- **Dataset**

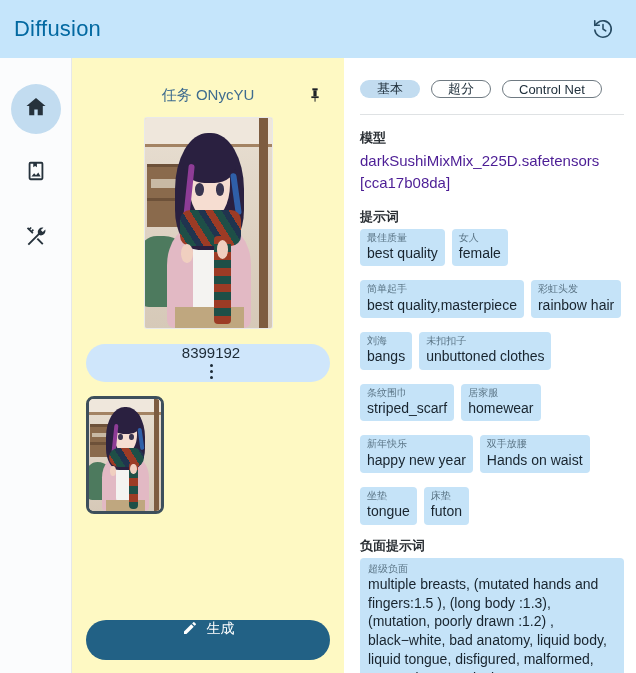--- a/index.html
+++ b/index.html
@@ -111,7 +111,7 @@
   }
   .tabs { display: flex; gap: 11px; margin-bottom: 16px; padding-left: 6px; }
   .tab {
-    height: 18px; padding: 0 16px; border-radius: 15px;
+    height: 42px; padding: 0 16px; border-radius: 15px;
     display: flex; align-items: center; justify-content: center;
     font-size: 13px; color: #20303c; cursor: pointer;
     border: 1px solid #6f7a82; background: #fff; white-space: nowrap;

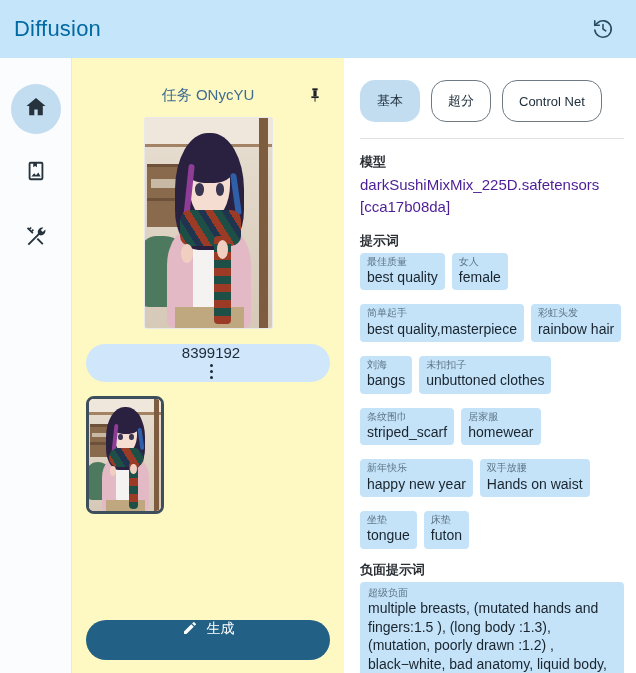--- a/index.html
+++ b/index.html
@@ -314,7 +314,7 @@
       <div class="tabs">
         <button class="tab active">基本</button>
         <button class="tab">超分</button>
-        <button class="tab">Control Net</button>
+        <button class="tab">ONycYU Net</button>
       </div>
 
       <div class="divider"></div>

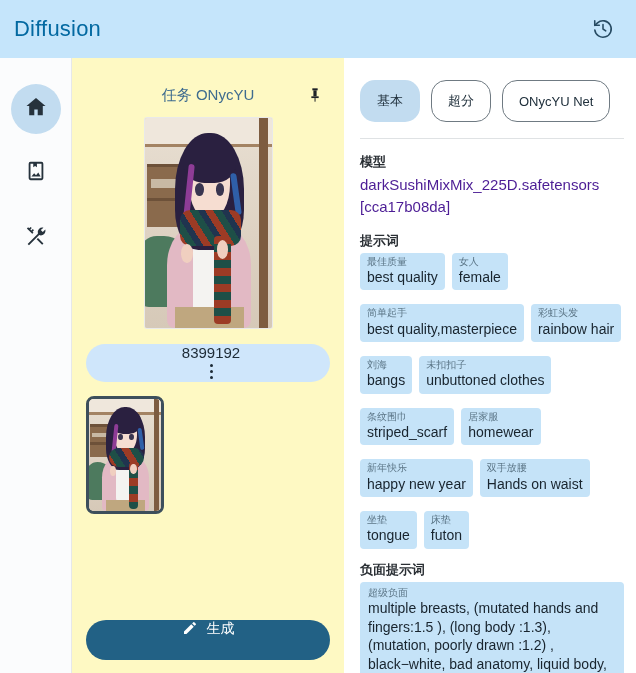--- a/index.html
+++ b/index.html
@@ -125,8 +125,8 @@
     margin: 12px 0 3px 6px;
   }
   .model-value {
-    font-size: 15px; color: #4c1d95; line-height: 1.45;
-    margin: 3px 0 14px 6px;
+    font-size: 11px; color: #0f766e; line-height: 1.45;
+    margin: 8px 0 14px 6px;
   }
   .tag-grid {
     display: flex; flex-wrap: wrap; gap: 14px 7px;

- **Exercise requirements**
Leave the pictures out and reproduce every record above exactly.

- **Result of the task**
--- a/index.html
+++ b/index.html
@@ -111,7 +111,7 @@
   }
   .tabs { display: flex; gap: 11px; margin-bottom: 16px; padding-left: 6px; }
   .tab {
-    height: 18px; padding: 0 16px; border-radius: 15px;
+    height: 42px; padding: 0 16px; border-radius: 15px;
     display: flex; align-items: center; justify-content: center;
     font-size: 13px; color: #20303c; cursor: pointer;
     border: 1px solid #6f7a82; background: #fff; white-space: nowrap;

--- a/index.html
+++ b/index.html
@@ -314,7 +314,7 @@
       <div class="tabs">
         <button class="tab active">基本</button>
         <button class="tab">超分</button>
-        <button class="tab">Control Net</button>
+        <button class="tab">ONycYU Net</button>
       </div>
 
       <div class="divider"></div>

--- a/index.html
+++ b/index.html
@@ -125,8 +125,8 @@
     margin: 12px 0 3px 6px;
   }
   .model-value {
-    font-size: 15px; color: #4c1d95; line-height: 1.45;
-    margin: 3px 0 14px 6px;
+    font-size: 11px; color: #0f766e; line-height: 1.45;
+    margin: 8px 0 14px 6px;
   }
   .tag-grid {
     display: flex; flex-wrap: wrap; gap: 14px 7px;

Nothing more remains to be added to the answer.